Manufacturers of commercial IHC assay reagents, kits, instruments, and computer software are federally regulated, with requirements based on risk level classification. The Code of Federal Regulations, 21CFR 864.1860, regulates immunohistochemistry reagents and kits.
For IHC:
- Class I: “…provide the pathologist with adjunctive diagnostic information…”“…minimal potential for harm to the user.”
- Class II: “…provide prognostic or predictive data…”“…mandatory performance standards…”

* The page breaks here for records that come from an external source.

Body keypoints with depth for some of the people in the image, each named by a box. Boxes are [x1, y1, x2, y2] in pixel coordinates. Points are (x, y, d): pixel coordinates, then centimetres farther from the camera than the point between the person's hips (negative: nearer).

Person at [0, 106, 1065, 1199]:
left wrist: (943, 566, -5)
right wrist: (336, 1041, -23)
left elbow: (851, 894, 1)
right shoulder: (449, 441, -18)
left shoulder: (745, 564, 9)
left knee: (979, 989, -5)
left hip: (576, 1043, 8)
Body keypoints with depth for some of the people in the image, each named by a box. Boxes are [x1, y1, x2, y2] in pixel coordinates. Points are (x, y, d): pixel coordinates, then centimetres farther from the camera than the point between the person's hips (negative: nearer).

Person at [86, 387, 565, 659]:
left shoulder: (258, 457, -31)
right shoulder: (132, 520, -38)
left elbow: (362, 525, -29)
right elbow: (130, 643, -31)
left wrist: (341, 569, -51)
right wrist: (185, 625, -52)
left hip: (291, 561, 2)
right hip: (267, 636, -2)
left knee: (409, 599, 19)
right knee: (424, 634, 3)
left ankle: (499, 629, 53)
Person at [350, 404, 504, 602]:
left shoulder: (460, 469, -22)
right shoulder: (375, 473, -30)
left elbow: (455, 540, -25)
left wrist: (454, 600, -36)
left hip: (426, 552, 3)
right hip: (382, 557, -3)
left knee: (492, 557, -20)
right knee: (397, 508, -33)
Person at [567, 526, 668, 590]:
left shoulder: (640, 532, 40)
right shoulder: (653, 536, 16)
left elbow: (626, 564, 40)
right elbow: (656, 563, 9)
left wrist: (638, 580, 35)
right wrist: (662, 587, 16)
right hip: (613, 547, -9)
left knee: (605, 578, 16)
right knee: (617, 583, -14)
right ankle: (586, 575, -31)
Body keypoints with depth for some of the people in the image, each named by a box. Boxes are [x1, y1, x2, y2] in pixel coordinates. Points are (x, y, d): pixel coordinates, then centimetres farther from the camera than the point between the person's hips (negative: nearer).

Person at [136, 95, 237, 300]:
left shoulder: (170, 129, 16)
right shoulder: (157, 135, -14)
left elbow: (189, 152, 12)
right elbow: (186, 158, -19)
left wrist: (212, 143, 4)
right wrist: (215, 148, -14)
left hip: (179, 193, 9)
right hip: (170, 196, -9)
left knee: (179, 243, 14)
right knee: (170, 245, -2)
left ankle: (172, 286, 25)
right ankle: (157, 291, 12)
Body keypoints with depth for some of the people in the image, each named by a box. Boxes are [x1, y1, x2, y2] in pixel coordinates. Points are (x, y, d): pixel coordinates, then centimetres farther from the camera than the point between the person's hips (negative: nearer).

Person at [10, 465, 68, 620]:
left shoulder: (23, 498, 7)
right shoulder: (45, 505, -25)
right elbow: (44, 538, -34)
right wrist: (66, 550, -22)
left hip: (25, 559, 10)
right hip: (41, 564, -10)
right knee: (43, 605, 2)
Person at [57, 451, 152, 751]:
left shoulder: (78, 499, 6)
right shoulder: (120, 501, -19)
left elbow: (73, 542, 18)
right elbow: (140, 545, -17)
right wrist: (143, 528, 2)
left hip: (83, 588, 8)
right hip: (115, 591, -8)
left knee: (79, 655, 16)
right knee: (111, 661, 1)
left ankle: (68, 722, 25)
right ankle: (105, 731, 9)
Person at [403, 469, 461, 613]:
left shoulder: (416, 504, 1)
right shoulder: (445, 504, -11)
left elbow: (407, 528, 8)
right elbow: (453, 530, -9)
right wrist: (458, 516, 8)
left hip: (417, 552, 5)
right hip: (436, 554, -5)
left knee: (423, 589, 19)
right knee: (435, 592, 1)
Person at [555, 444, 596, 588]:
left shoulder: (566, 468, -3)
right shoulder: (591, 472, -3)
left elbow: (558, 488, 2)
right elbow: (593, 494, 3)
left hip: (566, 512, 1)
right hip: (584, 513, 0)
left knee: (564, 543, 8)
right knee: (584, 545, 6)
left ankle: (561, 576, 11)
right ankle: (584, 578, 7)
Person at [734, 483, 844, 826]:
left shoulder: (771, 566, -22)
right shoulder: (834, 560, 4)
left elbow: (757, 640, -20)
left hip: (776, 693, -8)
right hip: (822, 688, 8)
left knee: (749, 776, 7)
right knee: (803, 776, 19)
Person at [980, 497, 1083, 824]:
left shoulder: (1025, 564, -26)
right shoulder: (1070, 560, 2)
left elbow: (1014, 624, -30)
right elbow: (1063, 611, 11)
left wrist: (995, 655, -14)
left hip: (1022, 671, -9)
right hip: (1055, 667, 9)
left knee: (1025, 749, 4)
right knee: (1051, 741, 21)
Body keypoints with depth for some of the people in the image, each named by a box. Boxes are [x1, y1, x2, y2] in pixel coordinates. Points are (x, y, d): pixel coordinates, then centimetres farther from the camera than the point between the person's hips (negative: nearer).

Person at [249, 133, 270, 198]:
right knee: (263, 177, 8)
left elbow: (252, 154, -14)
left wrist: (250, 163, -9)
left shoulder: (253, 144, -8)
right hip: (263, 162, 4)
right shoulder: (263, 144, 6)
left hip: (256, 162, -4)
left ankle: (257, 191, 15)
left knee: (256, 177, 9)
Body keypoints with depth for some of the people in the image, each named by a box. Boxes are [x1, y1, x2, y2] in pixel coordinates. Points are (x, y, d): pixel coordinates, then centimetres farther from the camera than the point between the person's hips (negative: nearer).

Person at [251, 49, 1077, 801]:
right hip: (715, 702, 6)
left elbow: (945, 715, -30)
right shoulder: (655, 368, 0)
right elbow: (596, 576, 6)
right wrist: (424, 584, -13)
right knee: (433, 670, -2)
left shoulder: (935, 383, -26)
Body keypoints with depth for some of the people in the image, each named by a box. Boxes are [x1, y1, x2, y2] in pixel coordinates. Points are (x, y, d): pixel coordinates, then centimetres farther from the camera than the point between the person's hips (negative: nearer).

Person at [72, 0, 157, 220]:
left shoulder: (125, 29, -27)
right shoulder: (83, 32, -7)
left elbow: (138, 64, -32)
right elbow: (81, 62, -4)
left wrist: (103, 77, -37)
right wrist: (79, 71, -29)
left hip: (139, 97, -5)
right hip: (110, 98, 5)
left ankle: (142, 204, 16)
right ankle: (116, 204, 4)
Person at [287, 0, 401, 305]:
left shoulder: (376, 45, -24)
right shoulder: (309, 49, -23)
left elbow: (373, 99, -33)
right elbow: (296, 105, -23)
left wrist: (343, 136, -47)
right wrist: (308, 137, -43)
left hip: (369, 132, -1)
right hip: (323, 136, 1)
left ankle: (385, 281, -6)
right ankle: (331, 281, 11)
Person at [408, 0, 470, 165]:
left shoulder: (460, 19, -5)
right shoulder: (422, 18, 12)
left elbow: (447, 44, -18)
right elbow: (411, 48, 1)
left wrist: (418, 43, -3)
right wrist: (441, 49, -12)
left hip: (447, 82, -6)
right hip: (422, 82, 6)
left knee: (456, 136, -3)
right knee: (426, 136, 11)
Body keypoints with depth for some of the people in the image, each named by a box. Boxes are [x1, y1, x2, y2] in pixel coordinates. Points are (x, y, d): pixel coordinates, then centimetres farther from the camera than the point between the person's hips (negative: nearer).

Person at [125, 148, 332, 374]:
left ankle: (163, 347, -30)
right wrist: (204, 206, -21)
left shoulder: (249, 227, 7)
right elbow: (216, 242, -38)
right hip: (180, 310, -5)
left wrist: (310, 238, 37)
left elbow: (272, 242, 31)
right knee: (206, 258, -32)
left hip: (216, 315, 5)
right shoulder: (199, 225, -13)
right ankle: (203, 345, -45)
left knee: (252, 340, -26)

Many IHC test systems are FDA-approved for in vitro diagnostic (IVD) use. Other predictive marker tests are laboratory-developed tests using analyte-specific reagents (ASRs). The FDA defines ASRs as "antibodies, both polyclonal and monoclonal, specific receptor proteins, ligands, nucleic acid sequences, and similar reagents which, through specific binding or chemical reaction with substances in a specimen, are intended for use in a diagnostic application for identification and quantification of an individual chemical substance or ligand in biological specimens." ASRs are not subject to preclearance by the FDA; however, testing performed using ASRs does require test method validation.
The laboratory must verify or validate the performance of these test systems before use in patient testing. The extent of validation varies with the FDA status. Specific validation guidelines apply to predictive markers. Currently, the minimum standard evaluates 20 positive and 20 negative cases during the validation phase of implementation of new ER, PR, and HER2 testing. Validation is followed by a correlation study where the validated assay is compared or correlated with another previously validated similar assay. The College of American Pathologists further outlines the acceptable correlation values and numbers of cases to be associated depending on assay type. All steps must be completed and documented before the testing for patient diagnosis is performed.